What this task involves: Below are entries with pictures among them; reproduce exactly, and only, the lines from the one containing "Ovom prilikom želim" down to the one containing "Sarcina termică considerabil mai mică", without the pictures.

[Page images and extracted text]

· · · ·

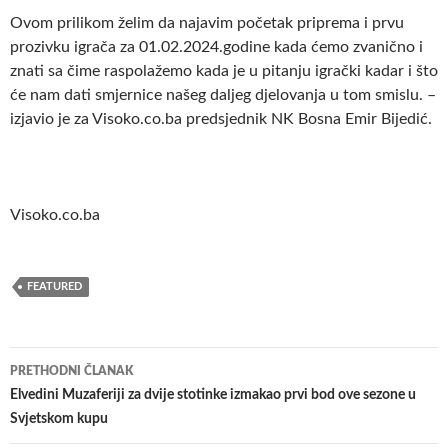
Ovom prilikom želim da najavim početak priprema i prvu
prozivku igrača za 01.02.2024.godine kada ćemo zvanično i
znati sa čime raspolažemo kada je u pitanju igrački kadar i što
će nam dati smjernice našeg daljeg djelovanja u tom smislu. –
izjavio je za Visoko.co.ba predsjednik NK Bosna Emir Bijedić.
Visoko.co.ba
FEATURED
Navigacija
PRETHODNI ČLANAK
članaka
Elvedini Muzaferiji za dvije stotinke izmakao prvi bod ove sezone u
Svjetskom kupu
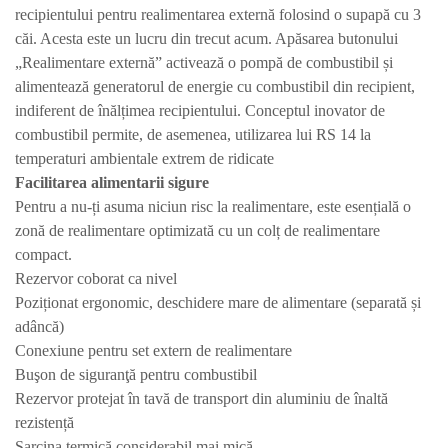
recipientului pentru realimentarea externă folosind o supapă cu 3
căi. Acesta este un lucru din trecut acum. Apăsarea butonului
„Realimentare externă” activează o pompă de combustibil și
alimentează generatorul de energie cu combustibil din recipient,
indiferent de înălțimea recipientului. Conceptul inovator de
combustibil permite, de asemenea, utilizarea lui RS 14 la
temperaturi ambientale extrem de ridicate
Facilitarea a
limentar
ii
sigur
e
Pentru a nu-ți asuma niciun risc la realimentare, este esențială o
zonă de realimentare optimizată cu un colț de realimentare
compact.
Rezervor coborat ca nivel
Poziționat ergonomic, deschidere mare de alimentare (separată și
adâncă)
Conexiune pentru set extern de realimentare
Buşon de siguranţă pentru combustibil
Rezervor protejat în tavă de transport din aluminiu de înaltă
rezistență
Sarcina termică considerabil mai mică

· · · ·

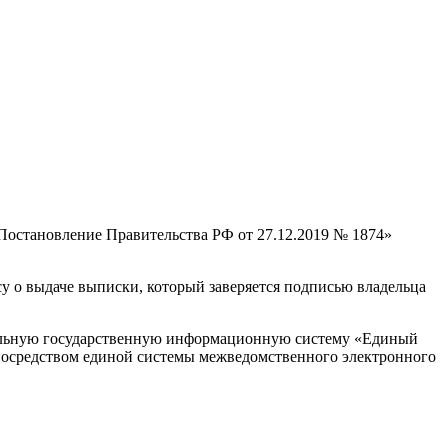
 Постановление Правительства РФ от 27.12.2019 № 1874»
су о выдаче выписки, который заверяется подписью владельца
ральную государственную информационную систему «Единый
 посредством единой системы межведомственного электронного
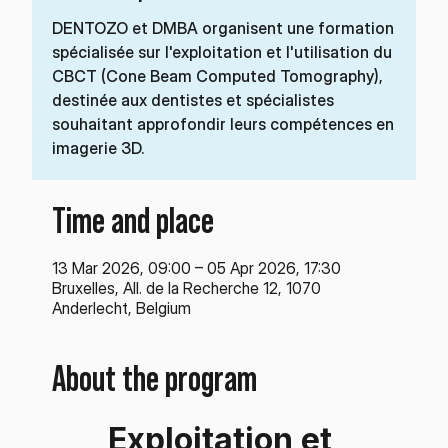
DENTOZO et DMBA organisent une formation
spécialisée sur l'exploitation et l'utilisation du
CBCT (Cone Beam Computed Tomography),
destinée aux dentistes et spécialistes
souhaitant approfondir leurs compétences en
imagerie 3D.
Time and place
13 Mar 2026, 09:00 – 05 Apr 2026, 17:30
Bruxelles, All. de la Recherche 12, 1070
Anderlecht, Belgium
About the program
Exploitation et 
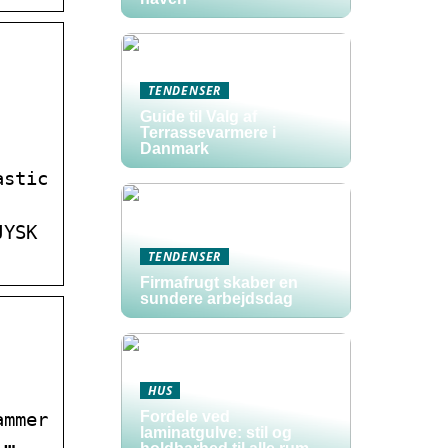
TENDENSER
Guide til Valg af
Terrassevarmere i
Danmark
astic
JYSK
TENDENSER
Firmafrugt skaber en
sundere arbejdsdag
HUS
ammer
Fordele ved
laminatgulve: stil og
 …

· · · ·

Answer to the exercise:
Ovom prilikom želim da najavim početak priprema i prvu
prozivku igrača za 01.02.2024.godine kada ćemo zvanično i
znati sa čime raspolažemo kada je u pitanju igrački kadar i što
će nam dati smjernice našeg daljeg djelovanja u tom smislu. –
izjavio je za Visoko.co.ba predsjednik NK Bosna Emir Bijedić.
Visoko.co.ba
FEATURED
Navigacija
PRETHODNI ČLANAK
članaka
Elvedini Muzaferiji za dvije stotinke izmakao prvi bod ove sezone u
Svjetskom kupu
recipientului pentru realimentarea externă folosind o supapă cu 3
căi. Acesta este un lucru din trecut acum. Apăsarea butonului
„Realimentare externă” activează o pompă de combustibil și
alimentează generatorul de energie cu combustibil din recipient,
indiferent de înălțimea recipientului. Conceptul inovator de
combustibil permite, de asemenea, utilizarea lui RS 14 la
temperaturi ambientale extrem de ridicate
Facilitarea a
limentar
ii
sigur
e
Pentru a nu-ți asuma niciun risc la realimentare, este esențială o
zonă de realimentare optimizată cu un colț de realimentare
compact.
Rezervor coborat ca nivel
Poziționat ergonomic, deschidere mare de alimentare (separată și
adâncă)
Conexiune pentru set extern de realimentare
Buşon de siguranţă pentru combustibil
Rezervor protejat în tavă de transport din aluminiu de înaltă
rezistență
Sarcina termică considerabil mai mică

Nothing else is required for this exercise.